オスプレイの普天間基地配備を唯々諾々と受け入れる

 第三の大罪は、オスプレイの普天間基地配備を唯々諾々と受け入れたことです。

 世界一危険といわれる普天間基地に、墜落事故をくりかえしている危険きわまる軍用機を配備する計画に、沖縄が島ぐるみで怒りの声をあげているのは当然です。米軍は、沖縄本島の全域と、本土に設定している七つの低空飛行訓練ルートで、オスプレイの訓練を行う計画を明らかにしており、全国知事会は配備反対の緊急決議をあげています。

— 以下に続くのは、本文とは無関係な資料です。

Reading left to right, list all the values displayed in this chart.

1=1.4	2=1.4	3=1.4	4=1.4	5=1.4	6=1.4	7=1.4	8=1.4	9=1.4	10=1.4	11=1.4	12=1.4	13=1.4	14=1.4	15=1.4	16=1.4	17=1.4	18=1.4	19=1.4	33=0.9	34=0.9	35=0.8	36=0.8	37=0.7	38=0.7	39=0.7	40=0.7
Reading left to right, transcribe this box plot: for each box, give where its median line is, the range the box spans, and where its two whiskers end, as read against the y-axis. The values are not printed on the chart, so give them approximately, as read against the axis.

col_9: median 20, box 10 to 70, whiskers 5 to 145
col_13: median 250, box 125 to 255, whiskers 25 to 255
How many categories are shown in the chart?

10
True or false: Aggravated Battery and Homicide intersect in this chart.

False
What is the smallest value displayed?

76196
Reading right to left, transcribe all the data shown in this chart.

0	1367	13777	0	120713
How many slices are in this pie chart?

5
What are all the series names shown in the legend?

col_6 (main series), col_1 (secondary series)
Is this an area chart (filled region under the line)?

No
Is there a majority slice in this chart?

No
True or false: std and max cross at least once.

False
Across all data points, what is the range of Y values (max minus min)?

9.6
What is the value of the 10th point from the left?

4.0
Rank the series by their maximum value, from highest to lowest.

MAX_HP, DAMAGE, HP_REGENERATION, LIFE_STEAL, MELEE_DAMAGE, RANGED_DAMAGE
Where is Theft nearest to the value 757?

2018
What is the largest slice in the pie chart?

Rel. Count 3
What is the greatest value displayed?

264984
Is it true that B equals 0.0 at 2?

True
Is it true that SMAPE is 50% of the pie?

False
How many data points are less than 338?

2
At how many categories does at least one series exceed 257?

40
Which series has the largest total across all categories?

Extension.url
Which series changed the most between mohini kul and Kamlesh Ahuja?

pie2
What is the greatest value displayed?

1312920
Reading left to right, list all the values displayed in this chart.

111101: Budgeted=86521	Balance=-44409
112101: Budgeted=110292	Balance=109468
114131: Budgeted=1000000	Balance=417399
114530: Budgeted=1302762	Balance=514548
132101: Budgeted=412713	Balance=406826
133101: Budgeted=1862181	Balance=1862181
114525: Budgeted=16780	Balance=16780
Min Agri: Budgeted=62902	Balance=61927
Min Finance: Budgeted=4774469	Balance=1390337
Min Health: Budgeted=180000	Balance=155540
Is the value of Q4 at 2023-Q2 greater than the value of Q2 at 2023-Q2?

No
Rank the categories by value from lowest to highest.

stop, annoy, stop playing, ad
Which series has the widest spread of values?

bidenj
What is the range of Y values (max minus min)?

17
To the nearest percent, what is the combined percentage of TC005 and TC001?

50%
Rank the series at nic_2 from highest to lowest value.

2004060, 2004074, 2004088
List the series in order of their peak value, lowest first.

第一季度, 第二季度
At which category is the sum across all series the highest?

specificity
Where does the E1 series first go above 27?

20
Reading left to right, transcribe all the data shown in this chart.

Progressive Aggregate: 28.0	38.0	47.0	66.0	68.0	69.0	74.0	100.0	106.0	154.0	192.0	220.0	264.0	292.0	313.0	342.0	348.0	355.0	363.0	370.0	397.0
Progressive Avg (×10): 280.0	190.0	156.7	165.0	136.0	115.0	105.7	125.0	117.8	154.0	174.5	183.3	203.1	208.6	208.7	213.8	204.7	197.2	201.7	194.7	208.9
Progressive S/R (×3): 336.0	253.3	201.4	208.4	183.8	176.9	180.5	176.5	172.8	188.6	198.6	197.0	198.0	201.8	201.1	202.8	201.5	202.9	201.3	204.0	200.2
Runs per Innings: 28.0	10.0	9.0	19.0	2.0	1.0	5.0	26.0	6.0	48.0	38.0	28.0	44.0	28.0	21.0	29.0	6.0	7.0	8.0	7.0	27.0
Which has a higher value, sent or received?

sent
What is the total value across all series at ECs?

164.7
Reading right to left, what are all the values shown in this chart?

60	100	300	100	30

 首相は、「アメリカにどうこういう話ではない」と言いましたが、危険な軍用機の配備になぜ「ノー」といえないのか。日本国民の命と安全よりも、米国への忠誠を上におく野田内閣に、日本の外交にたずさわる資格はありません。

 日本共産党は、オスプレイ配備の中止、普天間基地の無条件撤去を強く求めるものです。

第四の大罪――

日本を米国に売り渡すTPP参加への暴走

 第四の大罪は、TPP参加への暴走をおこなっていることです。

 この間の、TPP参加にむけた「事前協議」をつうじて、その危険性はいよいよ明瞭となりました。

 「関税ゼロ」に例外のないことが、すべての国から念押しされました。TPPに参加すれば、コメも含めて関税の全面撤廃は避けられません。それが、農林水産業、関連産業、地域経済に壊滅的打撃をあたえることは、誰の目にも明らかです。

 さらに、「非関税障壁の撤廃」の名で、食品安全の規制緩和、国民皆保険制度を破壊する混合診療の拡大など、日本の経済と社会のあり方が、アメリカに都合のよいように「大改造」されてしまうことになります。

 日本の国を米国に丸ごと売り渡す、亡国の道をつきすすむことは断じて許すわけにはいきません。

第五の大罪――

「政権交代」にかけた国民の期待を完全に裏切った

 第五の大罪は、3代にわたる民主党政権が、「政権交代」にかけた国民の期待を完全に裏切ったということです。

 2009年夏の「政権交代」にたくした国民の願いとは、「自民党政治を変えてほしい」という願いでした。しかし、3代にわたる民主党政権によって、この願いはことごとく裏切られました。いまや野田政権は、身も心も自民党とうり二つの政権となり、自民・公明と一体になって大増税を強行するところまで、その堕落はきわまりました。

 今日の政治の閉塞(へいそく)を打開するためには、「アメリカいいなり・財界中心」という古い政治を断ち切る改革こそ必要であります。

 日本共産党は、野田内閣への不信任とともに、民自公増税連合に不信任を突き付けます。すみやかに解散して、国民に審判を仰ぐことを強く要求して、賛成討論を終わります。